What you need to do =>
In the bug report below, repeat the passage from "[20 Dec 2010" up to and including "really big allocations.", swapping "patch" for "fix".

Supplied text =>
>>>

Bug #57568 Data node showing as 'not connected' when allocating lots of memory
Submitted: 19 Oct 2010 12:32 Modified: 6 Jan 2011 5:54
Reporter: Geert Vanderkelen Email Updates:
Status: Closed Impact on me:
None 
Category:MySQL Cluster: Cluster (NDB) storage engine Severity:S3 (Non-critical)
Version:mysql-5.1-telco-7.1 OS:Any
Assigned to: Jonas Oreland CPU Architecture:Any
Tags: 7.1

[19 Oct 2010 12:32] Geert Vanderkelen
Description:
When a data node starts it allocates memory and then connects to the ndb_mgmd to do heartbeating and exchange messages. (obviously it has to connect first to ndb_mgmd to fetch configuration)
This is fine when data memory is relatively small, and allocation is fast. However, when a huge amount of memory is being allocated, it might result in not knowing what's going on. In the ndb_mgm client tool, the data node will still show as not connected or running in a certain phase (which is not true).

How to repeat:
.
[20 Dec 2010 9:48] Bugs System
A patch for this bug has been committed. After review, it may
be pushed to the relevant source trees for release in the next
version. You can access the patch from:

  http://lists.mysql.com/commits/127275

4066 Jonas Oreland	2010-12-20
      ndb - bug#57568
        This patch makes 7.0 behave same as 6.3 wrt. really big allocations.

<<<

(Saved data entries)

>>>

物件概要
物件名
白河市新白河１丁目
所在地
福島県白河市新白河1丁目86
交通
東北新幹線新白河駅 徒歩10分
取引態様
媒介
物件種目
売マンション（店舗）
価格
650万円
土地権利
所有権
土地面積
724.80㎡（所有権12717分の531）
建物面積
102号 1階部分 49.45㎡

<<<
>>>

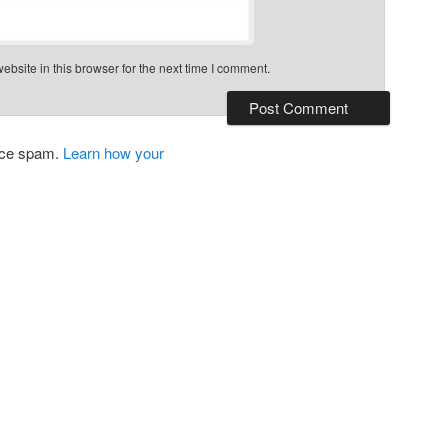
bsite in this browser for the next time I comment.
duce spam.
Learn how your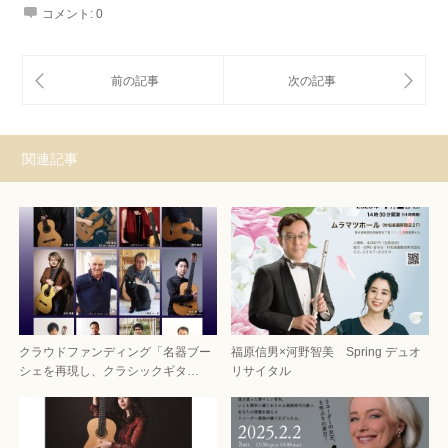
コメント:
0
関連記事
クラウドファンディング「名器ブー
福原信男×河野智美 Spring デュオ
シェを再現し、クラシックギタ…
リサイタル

<<<

Answer to this task =>
[20 Dec 2010 9:48] Bugs System
A fix for this bug has been committed. After review, it may
be pushed to the relevant source trees for release in the next
version. You can access the fix from:

  http://lists.mysql.com/commits/127275

4066 Jonas Oreland	2010-12-20
      ndb - bug#57568
        This fix makes 7.0 behave same as 6.3 wrt. really big allocations.